THE WEDDING PRESENT – Bizarro

I’ve never woken up after a night on the tiles with someone I didn’t know, but I’ve often woken up to find a tell-tale Tower Records bag lying on the floor. There are records you just have to have at eleven at night, and they tend, shall we say, not to be records you’re entirely unfamiliar with anyway. On this occasion, The Wedding Present’s Bizarro, though I have horrendous and hopefully alien-implanted memories of fondling a copy of the Carter USM singles collection, the purchase of which would surely have caused me to give up both lager and music forever.

Anyway.

My most powerful memory of Bizarro from the time of release was of buying it, going to a disco that evening and skulking out after two shitty hours so I could go home and listen to it. It’s a memory I summon up occasionally whenever I need reminding of what a hopeless case I was at age 16 (though the kind of boy who would contemplate leaving a disco to listen to the new Wedding Present record isn’t really the kind of boy who’d have pulled anyone anyway, so no harm ultimately done). Bizarro struck me then as a particularly appropriate album to do that kind of thing with, seeing as it’s all about unrequited infatuation and soured relationships and hopeless puppydog crushes.

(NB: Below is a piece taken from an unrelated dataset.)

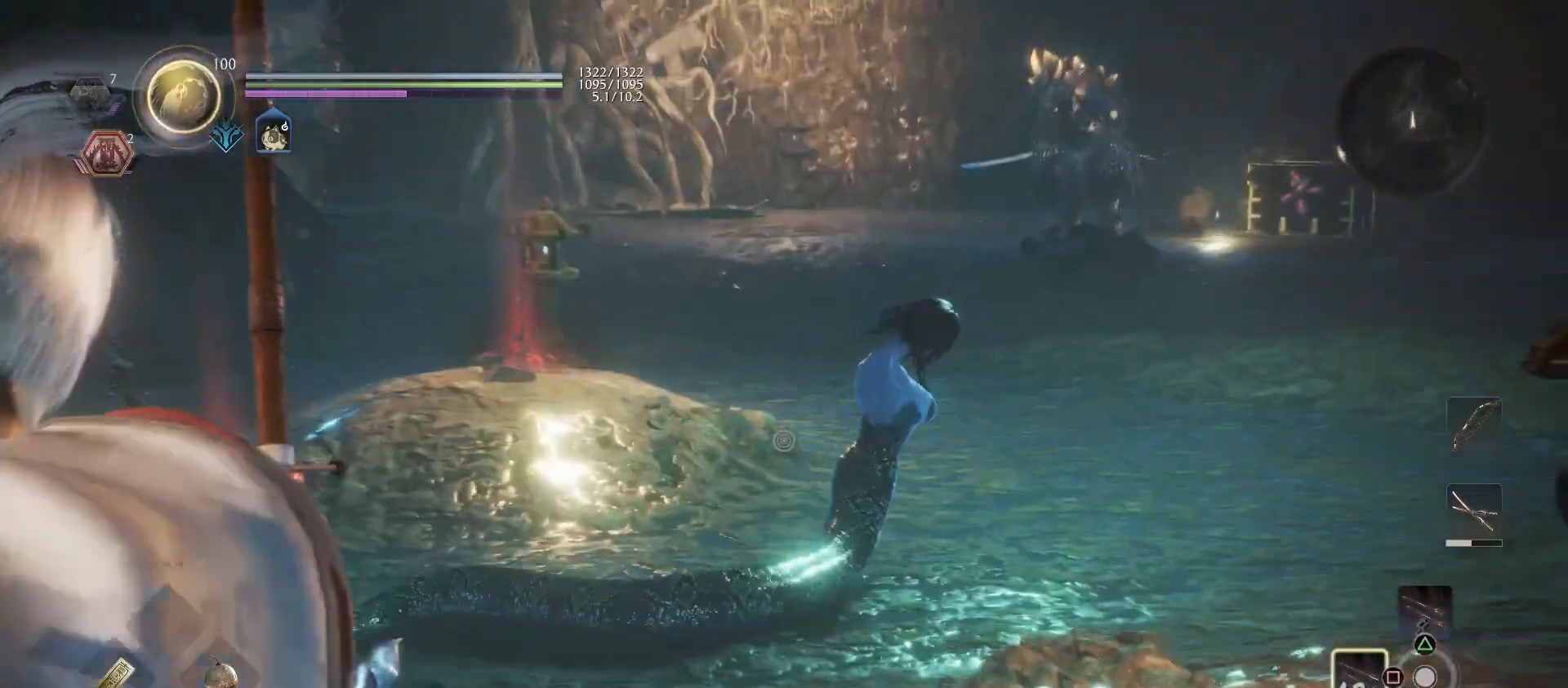
{"buttons": ["L2"], "left_stick": "up", "right_stick": "center", "events": [[67, "right_stick", "up-right"], [167, "right_stick", "center"]]}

I only listened to the lyrics of course, carefully weighing up each line for its personal relevance and marking up my favourite tracks accordingly. The record never quite grabbed me musically, anyway: it seemed harsh and tunnel-visioned, overcommitted to guitar flurry and drone. The closing six minutes of “Take Me!” in particular felt like a monstrous waste of time – why use all that space for thrashy guitars when you could be delineating yet another romantic fuck-up for your vicarious, defeatist teenage boy audience, eh Gedge?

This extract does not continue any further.